[Stored data entries]
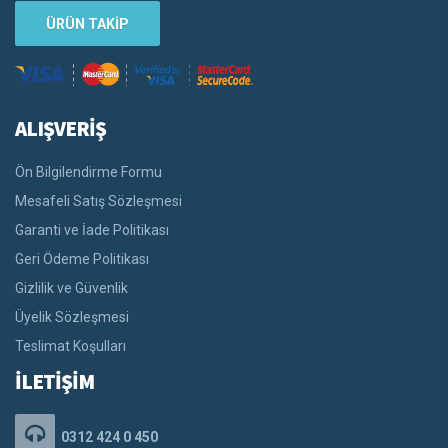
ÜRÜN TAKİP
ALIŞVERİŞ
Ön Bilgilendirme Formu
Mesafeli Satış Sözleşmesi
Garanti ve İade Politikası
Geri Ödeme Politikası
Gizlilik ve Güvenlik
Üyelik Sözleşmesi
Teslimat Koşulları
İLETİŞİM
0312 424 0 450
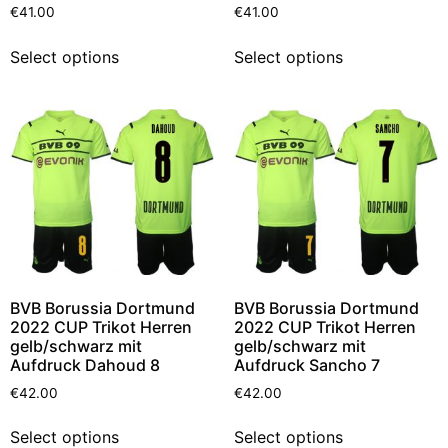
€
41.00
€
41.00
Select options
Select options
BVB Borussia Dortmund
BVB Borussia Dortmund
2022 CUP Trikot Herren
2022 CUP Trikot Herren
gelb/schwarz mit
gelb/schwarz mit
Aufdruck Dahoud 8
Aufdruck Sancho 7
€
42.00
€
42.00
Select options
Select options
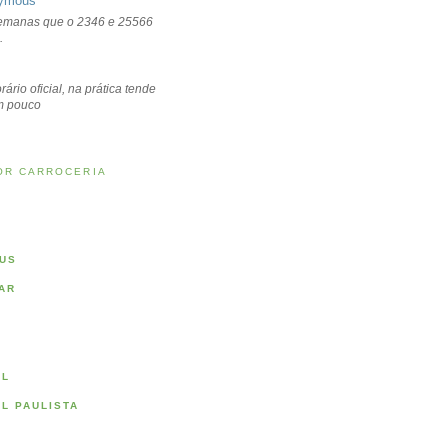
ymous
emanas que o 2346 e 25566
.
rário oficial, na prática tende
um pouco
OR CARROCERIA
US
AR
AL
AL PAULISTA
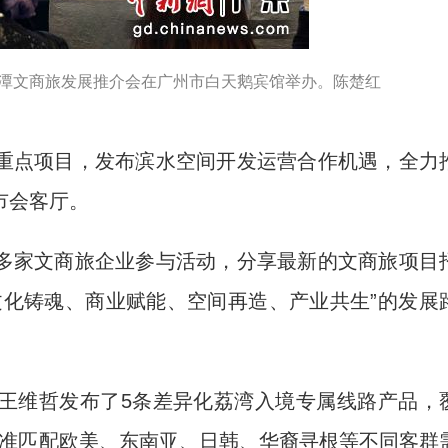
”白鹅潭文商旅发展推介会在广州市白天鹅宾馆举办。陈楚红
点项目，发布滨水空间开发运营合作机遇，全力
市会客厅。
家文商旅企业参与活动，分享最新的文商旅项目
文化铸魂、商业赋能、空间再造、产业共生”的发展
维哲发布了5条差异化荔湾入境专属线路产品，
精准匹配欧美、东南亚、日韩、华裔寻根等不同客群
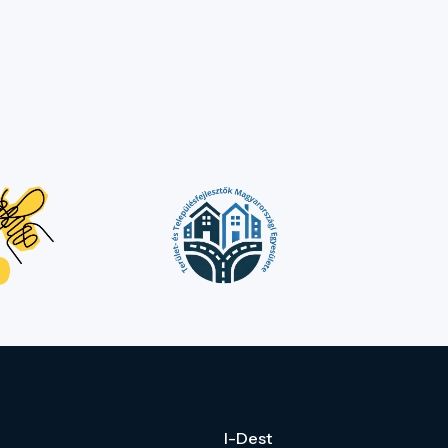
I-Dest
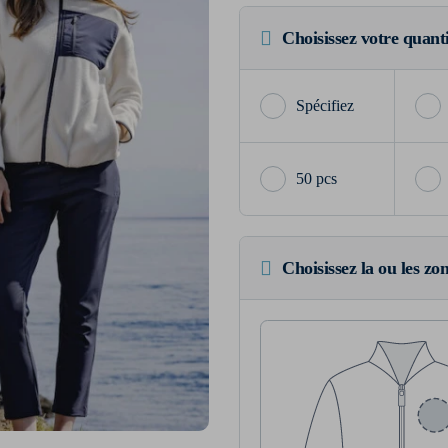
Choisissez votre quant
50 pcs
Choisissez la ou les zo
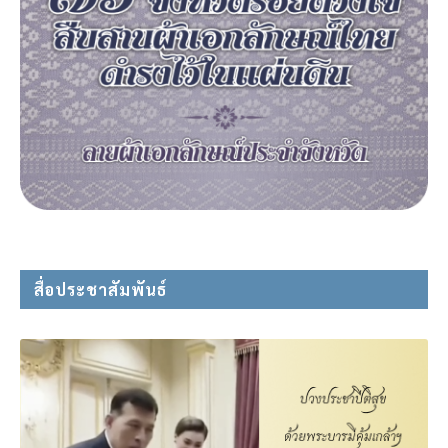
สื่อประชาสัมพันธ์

_What you should do_: Could you retype every record exactly, leaving the pictures out?

_Response to the exercise_:
ÜRÜN TAKİP
ALIŞVERİŞ
Ön Bilgilendirme Formu
Mesafeli Satış Sözleşmesi
Garanti ve İade Politikası
Geri Ödeme Politikası
Gizlilik ve Güvenlik
Üyelik Sözleşmesi
Teslimat Koşulları
İLETİŞİM
0312 424 0 450
€
41.00
€
41.00
Select options
Select options
BVB Borussia Dortmund
BVB Borussia Dortmund
2022 CUP Trikot Herren
2022 CUP Trikot Herren
gelb/schwarz mit
gelb/schwarz mit
Aufdruck Dahoud 8
Aufdruck Sancho 7
€
42.00
€
42.00
Select options
Select options
ymous
emanas que o 2346 e 25566
.
rário oficial, na prática tende
um pouco
OR CARROCERIA
US
AR
AL
AL PAULISTA
”白鹅潭文商旅发展推介会在广州市白天鹅宾馆举办。陈楚红
点项目，发布滨水空间开发运营合作机遇，全力
市会客厅。
家文商旅企业参与活动，分享最新的文商旅项目
文化铸魂、商业赋能、空间再造、产业共生”的发展
维哲发布了5条差异化荔湾入境专属线路产品，
精准匹配欧美、东南亚、日韩、华裔寻根等不同客群
I-Dest
Choisissez votre quant
50 pcs
Choisissez la ou les zo
สื่อประชาสัมพันธ์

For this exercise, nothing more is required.